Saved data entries
※
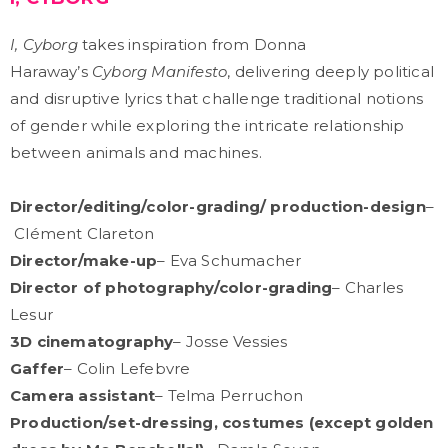
I, Cyborg
takes inspiration from Donna
Haraway’s
Cyborg Manifesto
, delivering deeply political
and disruptive lyrics that challenge traditional notions
of gender while exploring the intricate relationship
between animals and machines.
Director/editing/color-grading/ production-design
–
Clément Clareton
Director/make-up
– Eva Schumacher
Director of photography/color-grading
– Charles
Lesur
3D cinematography
– Josse Vessies
Gaffer
– Colin Lefebvre
Camera assistant
– Telma Perruchon
Production/set-dressing, costumes (except golden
※
Please copy the rows above word for word, leaving the pictures out of your answer.

I, Cyborg
takes inspiration from Donna
Haraway’s
Cyborg Manifesto
, delivering deeply political
and disruptive lyrics that challenge traditional notions
of gender while exploring the intricate relationship
between animals and machines.
Director/editing/color-grading/ production-design
–
Clément Clareton
Director/make-up
– Eva Schumacher
Director of photography/color-grading
– Charles
Lesur
3D cinematography
– Josse Vessies
Gaffer
– Colin Lefebvre
Camera assistant
– Telma Perruchon
Production/set-dressing, costumes (except golden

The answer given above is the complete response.